The federated nature of e-mail is degrading. Most recent example: My kid just registered with CCCApply (the central website for California Community and City colleges).
It took a while. Finally after calling support I found out that the e-mail you get your confirmation code to doesn't work with most e-mail providers (they said custom e-mail domains hardly ever work, Yahoo e-mails never work, Outlook is iffy) so please register with a gmail address (and they offered to help me sign up for gmail if I didn't have it).
An older example: According to a Macy's CS rep, Macy's won't deliver their e-mails to domains registered with godaddy (the actual e-mail provider apparently doesn't matter, but in this case it was Microsoft). My mom has an account with them that she can't access, because she needs to receive an e-mail to login, and she needs to login to change which e-mail address is associated with it.
How so? Just because many people use mega-corp for email doesn't mean you need to. There are tons of alternative, small company providers or you can host your own. None of these require big-corp's support.
Because according to popular judgement, independent email hosting in the modern day is a very difficult ordeal.
Is that true? Is that false? How would one tell?
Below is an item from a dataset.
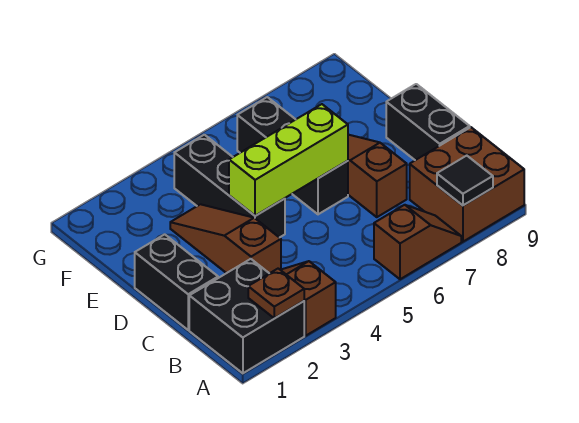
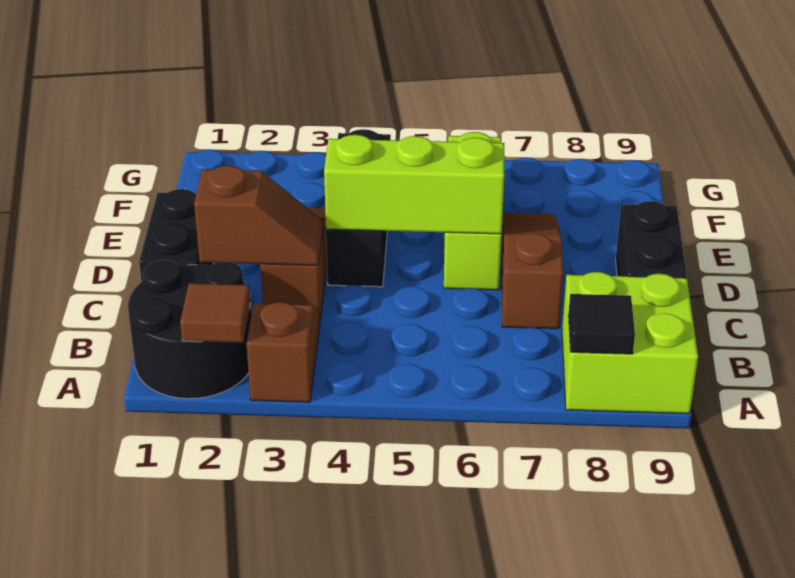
black 2x2 brick [189,259,304,373] -> black 2x2 round brick [128,260,252,399]
brown 1x1 plate [248,269,304,318] -> brown 1x1 tile [180,283,250,343]
brown 1x2 slope [374,205,461,279] -> brown 1x2 slope moved to [194,166,323,265]
brown 2x2 brick [410,127,524,242] -> lime 2x2 brick [562,272,698,414]
black 1x3 brick [237,97,348,214] -> lime 1x3 brick [444,132,502,290]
One's own experience will be trivially handwaved away as an anecdote, people's experiences will be handwaved away as hearsay, and a claim of general consensus will be handwaved away by other claims that the person pointing it out is just living in a bubble. Principled thinking? Could be false, could be true, really - both would make sense. Doesn't sound very productive to discuss to me.
If nothing else, surely you can agree that despite what might be, what is is that email is incredibly centralized, right?
It is centralized (I wouldn't say "incredibly", but sufficiently) but because it is an open standard it doesn't matter. You can switch providers very easily with many options.